El olor a masa de maíz y a hojas de plátano calientes se pegaba a mi ropa, a mi piel, a mi alma, era el aroma de mi trabajo, de mi vida. Me quité el delantal, cansada después de un día de vender tamales bajo el sol, y caminé hacia la pequeña casa que compartía con mi esposo, Jorge, y nuestro hijo, Pedrito. Mis manos estaban ásperas por el trabajo, pero mi corazón estaba lleno, pensando en darles lo mejor.
Al acercarme a la ventana de la sala, escuché voces adentro, una risa que no era la de mi hijo. Era la de Esmeralda, mi "mejor amiga".
Me detuve, con una extraña sensación en el pecho, algo no estaba bien, así que me pegué a la pared, justo debajo de la ventana abierta para poder escuchar mejor.
"Ya no soporto que esta casa huela a tamal todo el tiempo, Jorge", decía la voz melosa de Esmeralda. "Cuando nos casemos, quiero una casa grande, con jardín, y que nadie sepa que vienes de... esto".
Sentí que el aire me faltaba, mi mente se quedó en blanco por un segundo.
"Paciencia, mi amor", respondió Jorge, su voz llena de una ambición que yo conocía muy bien. "Falta poco, una vez que nos deshagamos de Xochitl, todo será diferente, mi nuevo puesto en la constructora de tu padre nos dará la vida que merecemos, lejos de esta miseria y de su olor a pueblo".
Mi miseria, mi olor a pueblo, el trabajo que pagaba la comida en su plato y la ropa en su espalda. Las palabras eran un golpe directo al estómago, sentí náuseas, un frío que me recorrió todo el cuerpo a pesar del calor de la tarde.
"¿Y qué hay de Pedrito?", preguntó Esmeralda.
"Él ya sabe que tú serás su nueva mamá", la voz de mi hijo, Pedrito, resonó con una crueldad que no correspondía a sus ocho años. "Mi mamá Xochitl huele feo a masa, tú hueles a perfume caro, Esmeralda, quiero que tú seas mi mamá".

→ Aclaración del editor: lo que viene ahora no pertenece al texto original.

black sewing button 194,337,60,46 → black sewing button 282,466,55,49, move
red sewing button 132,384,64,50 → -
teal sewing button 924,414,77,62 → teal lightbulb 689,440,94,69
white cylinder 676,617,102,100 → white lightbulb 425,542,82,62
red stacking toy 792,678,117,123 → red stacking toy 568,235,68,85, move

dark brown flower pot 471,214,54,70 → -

Mi corazón se partió en mil pedazos, mi propio hijo, mi Pedrito, el niño que había acunado en mis brazos, ahora me despreciaba, repitiendo las crueles palabras de su padre.
"Ves, hasta el niño es más listo", se burló Jorge. "Él entiende que el futuro está contigo, Esmeralda, no con una vendedora ambulante que nos avergüenza a cada paso".
Escuché un suspiro, era la madre de Jorge, mi suegra, que estaba con ellos.
"Hijo, ¿estás seguro de esto?", preguntó ella con una voz débil. "Xochitl ha sido buena esposa, trabaja mucho...".
"Mamá, por favor", la interrumpió Jorge con impaciencia. "Buena para servir, para trabajar como burro, pero no para darme el estatus que necesito, Esmeralda sí puede, su familia tiene el dinero y las conexiones, ¿quieres que tu nieto crezca vendiendo tamales o que sea un señorito de la capital?".
Hubo un silencio largo y pesado, solo roto por el suspiro de resignación de mi suegra.
"Está bien, hijo, si es por tu bien y el de mi nieto... haz lo que tengas que hacer".
La traición era total, no solo mi esposo y mi mejor amiga, sino también mi hijo y la mujer que yo consideraba mi segunda madre. Todos estaban en mi contra, planeando mi ruina a mis espaldas. Me tapé la boca para no gritar, las lágrimas corrían por mis mejillas, pero no eran lágrimas de tristeza, eran de rabia. Me alejé de la ventana, temblando, el mundo que conocía se había derrumbado en unos pocos minutos, pero debajo de los escombros, una nueva Xochitl estaba naciendo, una que no se dejaría pisotear, una que lucharía por su dignidad. La vendedora de tamales había muerto esa tarde, y en su lugar, una guerrera se preparaba para la batalla.